→ Excerpt to read:
-- START --
This field is used in conjunction with the nested
field.
In the body of the request, as part of the reverse_nested
object, supply the dot-delimited path
to the field to be aggregated.
Example Reverse Nested Aggregate Request
Return a count of hosts with one of the top 10 most common extended service names in the inventory.
{ "workspaces": [ "your-workspace-id" ], "query": "host.ip:* and not host.name:*", "aggregation": { "nested": { "path": "host.services" }, "sub_aggregation": { "term": { "field": "host.services.extended_service_name", "number_of_buckets": 10 }, "sub_aggregation": { "reverse_nested": { "path": "host" } } } } }
Example Reverse Nested Response
The aggregate executed successfully and found the count of hosts with at least one of the 10 most common extended service names in the inventory.
-- END --
→ Stated goal:
Answer these questions from the excerpt on reverse nested aggregation, one per line:
1. What must be supplied in the request body as part of the reverse_nested object?
2. How many buckets does the term sub-aggregation in the example request ask for?
3. What path does the example request give for reverse_nested?
The entries that follow are separate material and are not connected to the excerpt on reverse nested aggregation.

→ Collection entries:
-- START --
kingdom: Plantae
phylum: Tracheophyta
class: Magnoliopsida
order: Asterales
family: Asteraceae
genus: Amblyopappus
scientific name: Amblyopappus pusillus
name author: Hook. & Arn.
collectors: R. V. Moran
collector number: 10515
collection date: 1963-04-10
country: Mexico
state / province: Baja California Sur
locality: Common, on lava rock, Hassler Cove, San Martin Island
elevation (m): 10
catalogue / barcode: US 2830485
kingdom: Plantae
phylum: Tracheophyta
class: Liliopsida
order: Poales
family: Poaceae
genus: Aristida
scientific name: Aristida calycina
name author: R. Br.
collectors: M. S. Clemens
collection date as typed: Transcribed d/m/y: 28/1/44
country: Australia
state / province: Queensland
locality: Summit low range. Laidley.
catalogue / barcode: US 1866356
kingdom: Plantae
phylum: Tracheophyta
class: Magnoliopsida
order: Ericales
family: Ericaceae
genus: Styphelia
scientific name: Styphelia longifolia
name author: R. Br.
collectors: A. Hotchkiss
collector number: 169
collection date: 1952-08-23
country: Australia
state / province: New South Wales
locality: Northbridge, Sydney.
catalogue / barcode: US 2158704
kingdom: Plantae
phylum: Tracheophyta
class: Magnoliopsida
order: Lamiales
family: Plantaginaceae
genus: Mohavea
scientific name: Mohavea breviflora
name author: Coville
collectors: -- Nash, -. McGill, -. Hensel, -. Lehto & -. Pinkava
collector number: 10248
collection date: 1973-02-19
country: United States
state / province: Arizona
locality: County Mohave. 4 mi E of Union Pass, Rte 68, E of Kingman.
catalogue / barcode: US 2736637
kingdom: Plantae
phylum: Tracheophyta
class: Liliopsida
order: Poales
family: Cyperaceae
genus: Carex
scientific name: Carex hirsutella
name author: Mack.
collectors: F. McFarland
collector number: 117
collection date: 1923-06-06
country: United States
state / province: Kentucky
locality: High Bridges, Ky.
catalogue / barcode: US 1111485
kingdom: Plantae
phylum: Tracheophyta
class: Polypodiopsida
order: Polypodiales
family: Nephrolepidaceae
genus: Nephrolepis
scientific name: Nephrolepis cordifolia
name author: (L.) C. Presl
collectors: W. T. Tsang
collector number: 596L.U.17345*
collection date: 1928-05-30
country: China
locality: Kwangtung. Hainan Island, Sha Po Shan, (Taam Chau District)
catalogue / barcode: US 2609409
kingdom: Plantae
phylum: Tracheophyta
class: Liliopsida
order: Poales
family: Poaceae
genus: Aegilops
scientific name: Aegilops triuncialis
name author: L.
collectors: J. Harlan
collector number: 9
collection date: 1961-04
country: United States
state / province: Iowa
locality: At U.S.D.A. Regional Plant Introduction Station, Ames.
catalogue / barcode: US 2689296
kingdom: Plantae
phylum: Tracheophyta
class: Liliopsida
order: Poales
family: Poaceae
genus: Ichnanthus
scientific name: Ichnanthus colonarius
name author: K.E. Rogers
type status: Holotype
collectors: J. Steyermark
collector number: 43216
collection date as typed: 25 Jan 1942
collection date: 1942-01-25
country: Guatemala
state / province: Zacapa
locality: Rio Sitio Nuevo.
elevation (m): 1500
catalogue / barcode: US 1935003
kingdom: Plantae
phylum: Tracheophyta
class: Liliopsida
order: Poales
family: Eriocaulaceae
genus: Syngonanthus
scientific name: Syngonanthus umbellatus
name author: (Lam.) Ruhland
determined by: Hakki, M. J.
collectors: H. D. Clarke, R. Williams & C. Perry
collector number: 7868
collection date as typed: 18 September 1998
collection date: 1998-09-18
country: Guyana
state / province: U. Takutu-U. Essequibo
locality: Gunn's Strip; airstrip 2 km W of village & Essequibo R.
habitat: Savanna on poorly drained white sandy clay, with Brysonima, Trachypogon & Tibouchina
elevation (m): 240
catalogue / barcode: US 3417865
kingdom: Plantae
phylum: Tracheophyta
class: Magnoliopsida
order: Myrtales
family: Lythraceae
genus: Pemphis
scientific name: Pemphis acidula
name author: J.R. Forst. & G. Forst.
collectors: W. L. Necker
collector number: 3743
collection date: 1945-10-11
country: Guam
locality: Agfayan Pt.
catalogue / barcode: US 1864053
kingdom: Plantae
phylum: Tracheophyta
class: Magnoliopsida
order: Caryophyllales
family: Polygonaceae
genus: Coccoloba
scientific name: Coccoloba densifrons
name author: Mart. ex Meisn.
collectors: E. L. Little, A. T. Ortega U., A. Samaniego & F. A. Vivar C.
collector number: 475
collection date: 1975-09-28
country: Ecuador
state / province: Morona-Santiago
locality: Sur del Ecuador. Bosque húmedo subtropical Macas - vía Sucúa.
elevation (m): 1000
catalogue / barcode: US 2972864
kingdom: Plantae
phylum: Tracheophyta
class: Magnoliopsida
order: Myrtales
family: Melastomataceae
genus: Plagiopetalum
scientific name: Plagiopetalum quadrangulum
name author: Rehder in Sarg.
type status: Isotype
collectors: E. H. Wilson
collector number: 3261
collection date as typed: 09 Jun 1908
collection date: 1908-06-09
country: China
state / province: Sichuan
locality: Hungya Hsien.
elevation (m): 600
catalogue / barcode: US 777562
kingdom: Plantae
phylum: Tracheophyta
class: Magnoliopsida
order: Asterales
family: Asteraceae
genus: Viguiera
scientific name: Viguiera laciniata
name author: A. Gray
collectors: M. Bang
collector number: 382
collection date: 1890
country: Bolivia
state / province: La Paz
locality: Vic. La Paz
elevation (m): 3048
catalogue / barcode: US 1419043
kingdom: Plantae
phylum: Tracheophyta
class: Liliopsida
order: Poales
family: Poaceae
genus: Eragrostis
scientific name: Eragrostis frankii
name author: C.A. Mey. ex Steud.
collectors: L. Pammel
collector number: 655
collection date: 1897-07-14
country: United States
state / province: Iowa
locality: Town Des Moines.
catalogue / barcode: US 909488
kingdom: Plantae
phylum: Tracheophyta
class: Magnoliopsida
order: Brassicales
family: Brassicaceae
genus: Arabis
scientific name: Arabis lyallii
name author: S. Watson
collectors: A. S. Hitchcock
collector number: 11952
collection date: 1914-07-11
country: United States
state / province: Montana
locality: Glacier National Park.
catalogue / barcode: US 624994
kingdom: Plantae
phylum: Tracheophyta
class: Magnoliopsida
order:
-- END --
→ Response to the task:
1. The dot-delimited path to the field to be aggregated.
2. 10
3. host